A young man who advised the perpetrators of a drive-by shooting to falsely claim their vehicle was stolen by a Sudanese person will be drug-tested before sentencing.
Caleb Dennis Foote, 25, pleaded guilty on Thursday in Brisbane District Court to one count of accessory after the fact to malicious acts with intent.
Crown prosecutor Hamish McIntyre said Foote was an accessory to a serious offence of “essentially a drive-by shooting”.
Foote was not present when Trent Leonard John Kunde fired multiple rounds from a sawn-off shotgun at the front bedroom of a two-storey house at Carseldine, in Brisbane’s north, after midnight on April 27, 2022.
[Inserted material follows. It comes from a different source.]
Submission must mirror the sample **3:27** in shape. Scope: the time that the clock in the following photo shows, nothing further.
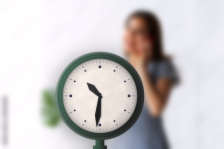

“Thankfully [none of the resident family] was physically harmed as a result of that shooting, but it was really by good luck rather than design,” McIntyre said.
The prosecutor said Foote received a Facebook message at 2pm that day from another of the men involved in the shooting after having earlier been told what happened.
Foote responded with a voice message that concluded by telling the man to delete the message after listening to it.
“[Foote] effectively gave him advice … that had to do with a false version that a man of Sudanese appearance had taken the ute that was used to commit the offence some weeks ago,” McIntyre said.
McIntyre said Foote had a history of drug offences and had been on probation at the time.